A vacinação contra a covid-19 não é obrigatória, mas apenas recomendada. Assim, coloca-se a questão de saber se é possível impor aos funcionários já atualmente empregados e/ou candidatos a novos empregos esta vacinação, e, bem assim, se existe fundamento legal para tal imposição.
Enquanto, por um lado, se pode alegar que a exigência de vacinação constituiria uma restrição inaceitável no acesso ao emprego, a questão torna-se ainda mais interessante se pensarmos que não estão apenas em causa direitos fundamentais do trabalhador/candidato que se recusa a ser vacinado, mas também os direitos inerentes aos restantes funcionários ou mesmo terceiros. Com efeito, o artigo 59.º, n.º 1, alínea c) da Constituição prevê expressamente que se constitui como direito fundamental do trabalhador, “a prestação do trabalho em condições de higiene, segurança e saúde”. Também o artigo 64.º do mesmo Diploma prevê direitos e deveres similares, como o direito à proteção da saúde e o dever de a defender e promover (n.º 1) ou o direito à melhoria sistemática das condições de vida e de trabalho (n.º 2, al. b)) onde se insere, designadamente, a promoção de um ambiente de trabalho “imune” à covid-19. Embora se possa alegar que a apresentação de teste negativo é suficiente para promover o direito à saúde dos restantes funcionários, não é menos verdade que a realização destes testes implica não só um rastreamento contínuo, mas pode envolver – a título de exemplo – falsos negativos e, de uma forma geral, não se revela como um meio suficientemente apto para a prossecução da imunidade pretendida.
Por outro lado, o artigo 19.º, n.º 1 do Código do Trabalho prevê que o empregador “(…) não pode, para efeitos de admissão ou permanência no emprego, exigir a candidato a emprego ou a trabalhador a realização ou apresentação de testes ou exames médicos, de qualquer natureza, para comprovação das condições físicas ou psíquicas, salvo quando estes tenham por finalidade a proteção e segurança do trabalhador ou de terceiros, ou quando particulares exigências inerentes à atividade o justifiquem, devendo em qualquer caso ser fornecida por escrito ao candidato a emprego ou trabalhador a respetiva fundamentação.” A lei ressalva então a possibilidade de o empregador exigir ao trabalhador/candidato a apresentação de testes ou exames médicos quando estes tenham como finalidade a proteção e segurança do trabalhador ou de terceiros, mediante fundamentação adequada por escrito (embora esta apenas seja fornecida ao médico que, por sua vez, apenas transmitirá ao potencial empregador se o candidato está ou não apto para desempenhar a atividade).
O artigo 23.º, n.º 1, alínea b) do Código do Trabalho define o conceito de discriminação indireta como “ [a] disposição, critério ou prática aparentemente neutro [que] seja suscetível de colocar uma pessoa, por motivo de um fator de discriminação, numa posição de desvantagem comparativamente com outras, a não ser que essa disposição, critério ou prática seja objetivamente justificado por um fim legítimo e que os meios para o alcançar sejam adequados e necessários.”
Não se vislumbra discussão quanto à imunidade e segurança do local de trabalho enquanto fim legítimo.
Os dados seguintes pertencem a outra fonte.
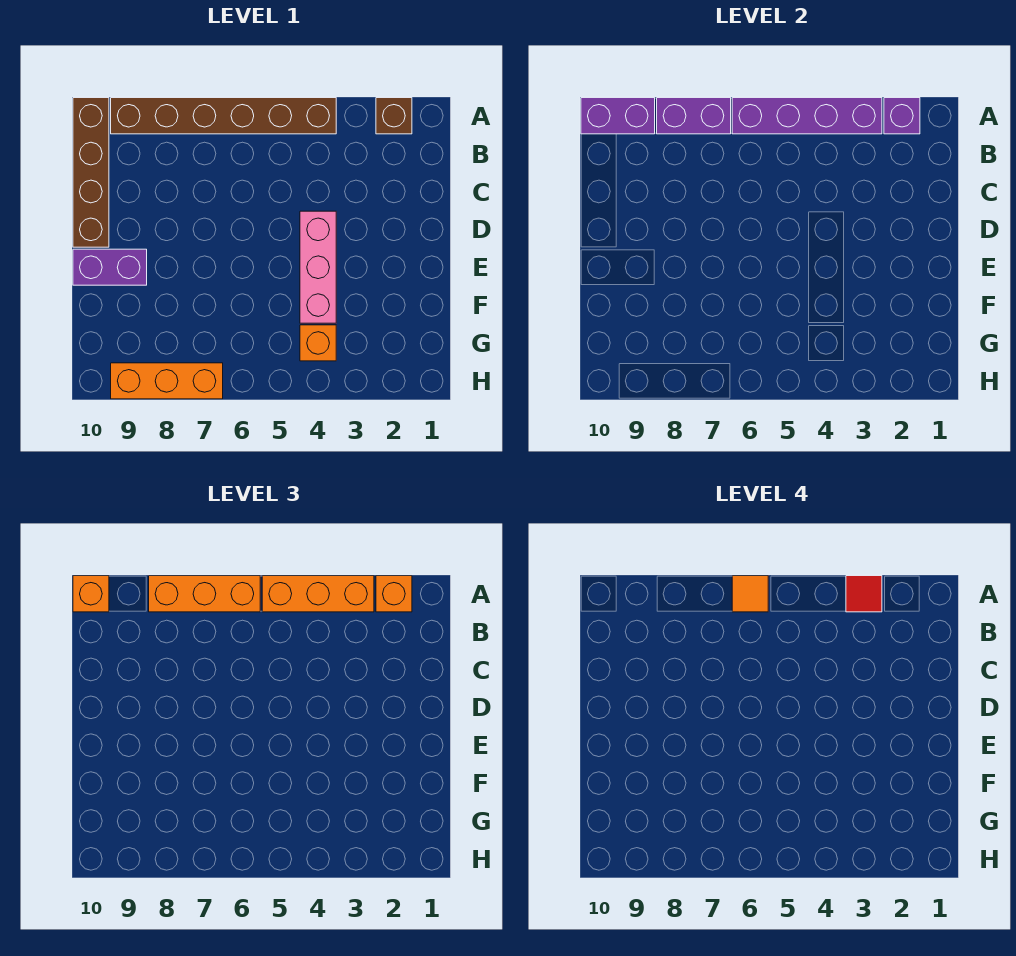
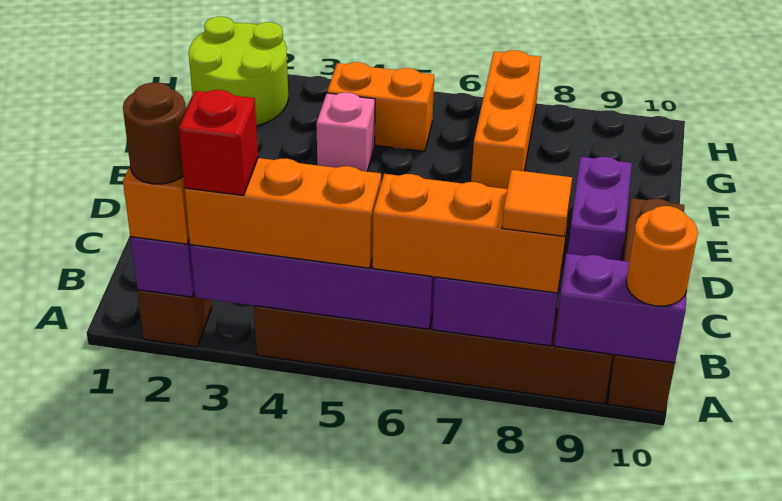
none -> brown round brick A2 level 4
red tile A3 level 4 -> red brick A3 level 4
orange tile A6 level 4 -> orange tile A8 level 4
orange brick A10 level 3 -> orange round brick A10 level 3
pink brick D4:F4 level 1 -> pink brick F4 level 1
purple brick E9:E10 level 1 -> purple brick D9:E9 level 1
none -> lime round brick G1:H2 level 1
orange brick G4 level 1 -> orange brick G4:G5 level 1
orange brick H7:H9 level 1 -> orange brick F7:H7 level 1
Resta então determinar, tanto a nível de admissão ou permanência no emprego, como ao nível da discriminação indireta, se a vacinação é, enquanto meio para a segurança no trabalho, adequada e necessária. Naturalmente, esta questão afeta direitos fundamentais, pelo que qualquer decisão a tomar sobre esta matéria deve passar pela discussão e decisão da Assembleia da República ou do Governo mediante autorização legislativa, tal como prevê o artigo 165.º, n.º 1, alínea a) da Constituição.
Não obstante, a nível de permanência no emprego, a imposição da vacinação parece ser manifestamente excessiva. No fim de contas, a recusa de vacinação não constitui um fundamento legítimo de cessação do contrato de trabalho e muito dificilmente será suportável em tribunal. Entretanto, não obstante esta ausência de pronúncia legislativa, a vacinação pode constituir-se, na prática, como um critério de exclusão de candidato ao emprego. O potencial empregador estará sempre atento à imunidade ao coronavírus no local de trabalho, especialmente no que concerne a atividades incompatíveis com o regime do teletrabalho (e/ou naquelas em que pode haver contacto próximo com o público), pelo que se revela urgente uma pronúncia legislativa e subsequente fiscalização pela Autoridade para as Condições do Trabalho.